Images should be omitted while the rest of the data is duplicated exactly.

> _Dataset content_
+++++

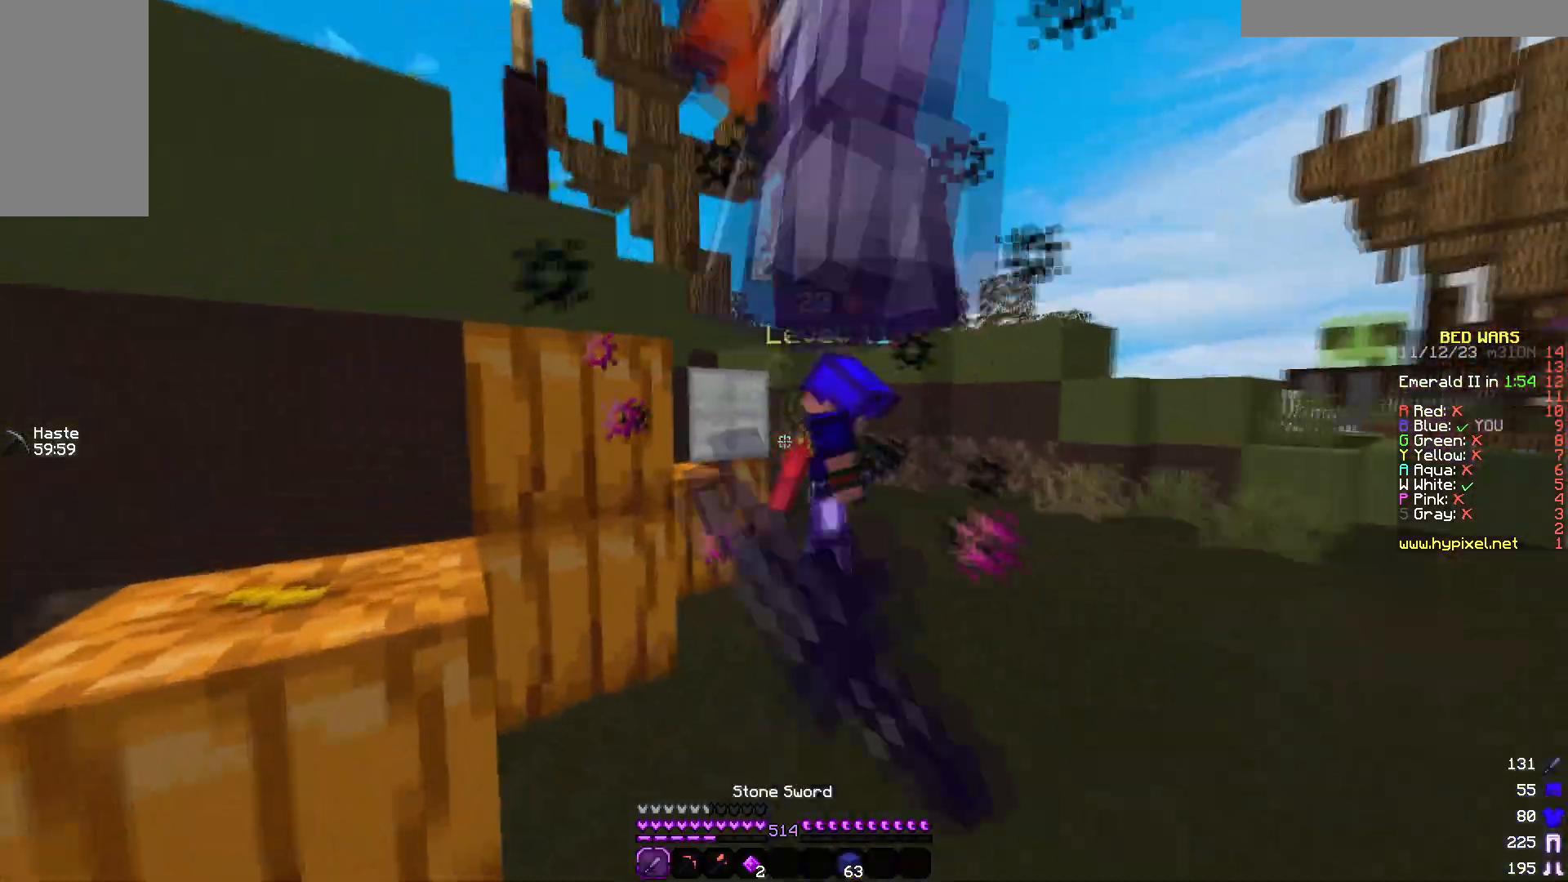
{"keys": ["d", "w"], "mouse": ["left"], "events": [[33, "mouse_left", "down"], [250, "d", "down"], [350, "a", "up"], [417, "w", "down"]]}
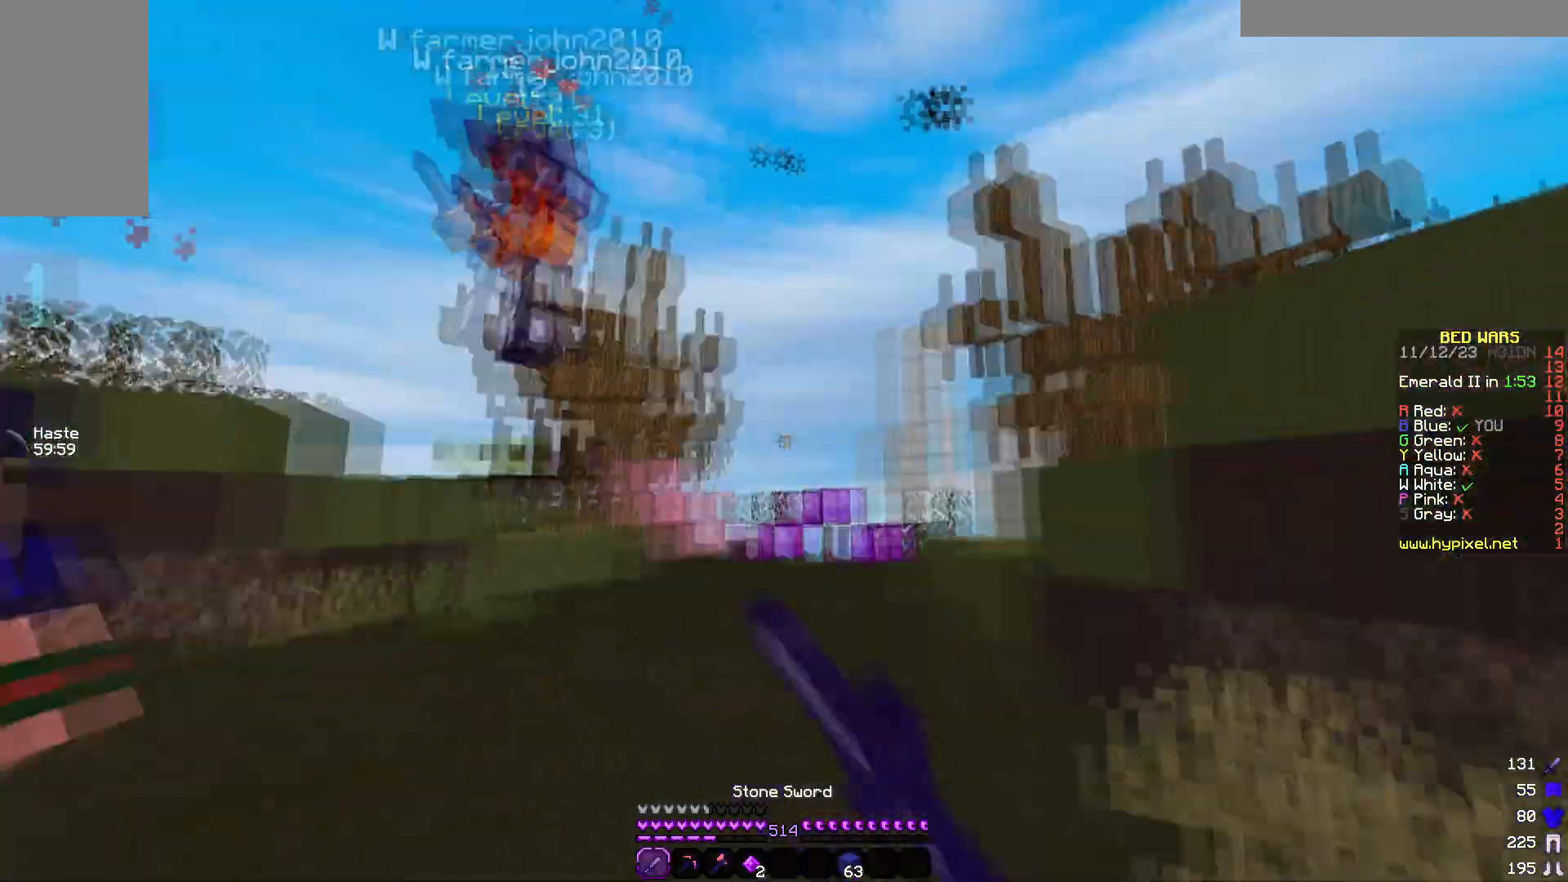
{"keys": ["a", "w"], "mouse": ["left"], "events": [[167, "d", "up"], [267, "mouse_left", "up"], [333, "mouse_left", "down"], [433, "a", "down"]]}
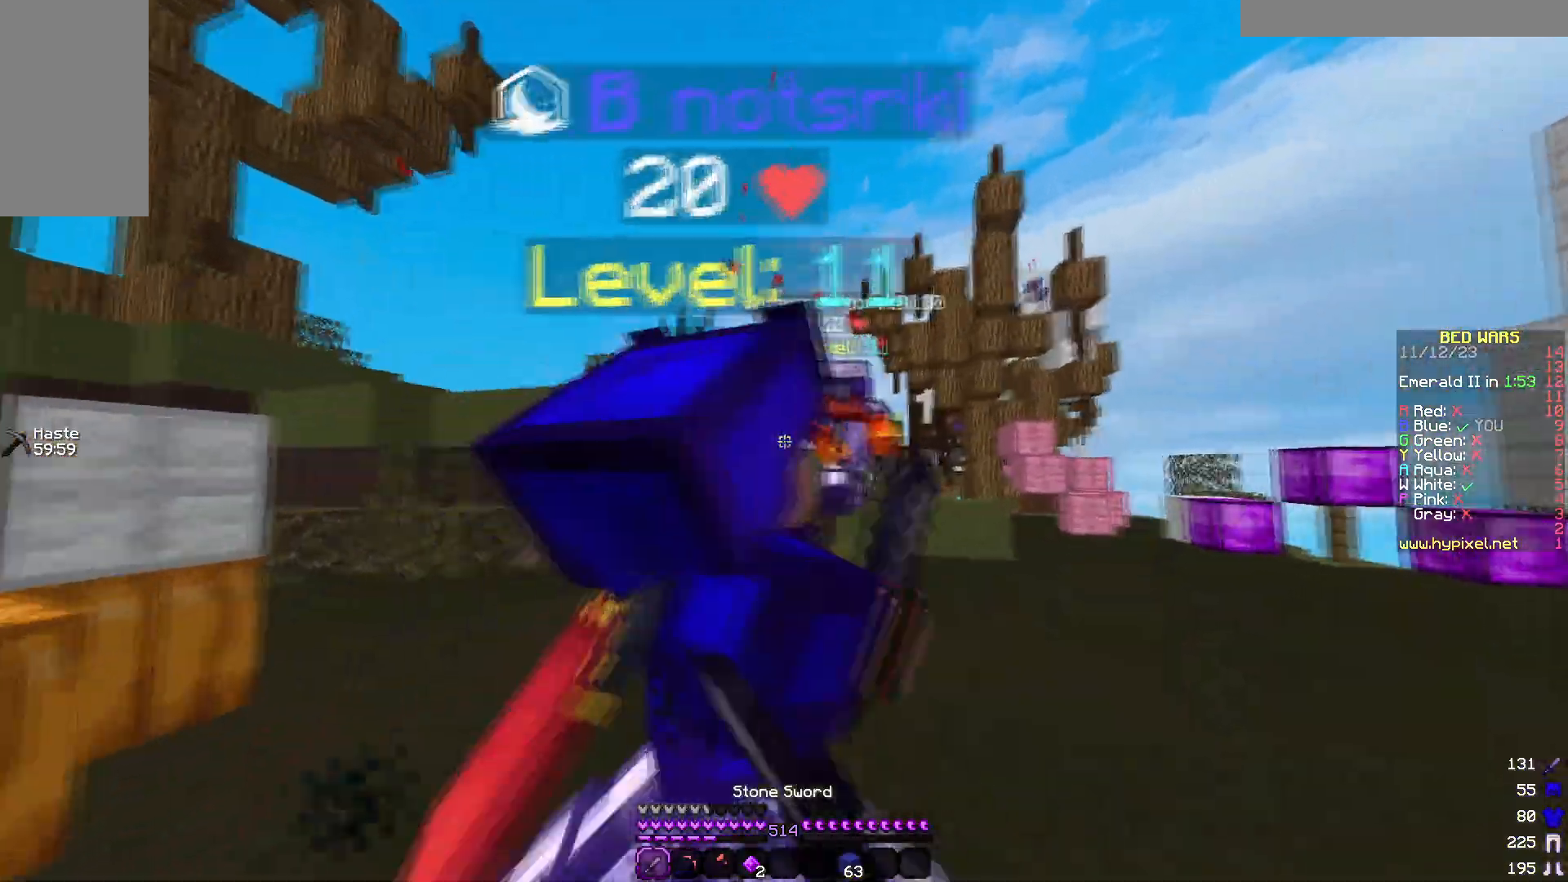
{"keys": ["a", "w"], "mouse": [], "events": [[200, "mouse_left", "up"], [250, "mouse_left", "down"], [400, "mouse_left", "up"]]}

+++++

> _Output for this exercise_
{"keys": ["d", "w"], "mouse": ["left"], "events": [[33, "mouse_left", "down"], [250, "d", "down"], [350, "a", "up"], [417, "w", "down"]]}
{"keys": ["a", "w"], "mouse": ["left"], "events": [[167, "d", "up"], [267, "mouse_left", "up"], [333, "mouse_left", "down"], [433, "a", "down"]]}
{"keys": ["a", "w"], "mouse": [], "events": [[200, "mouse_left", "up"], [250, "mouse_left", "down"], [400, "mouse_left", "up"]]}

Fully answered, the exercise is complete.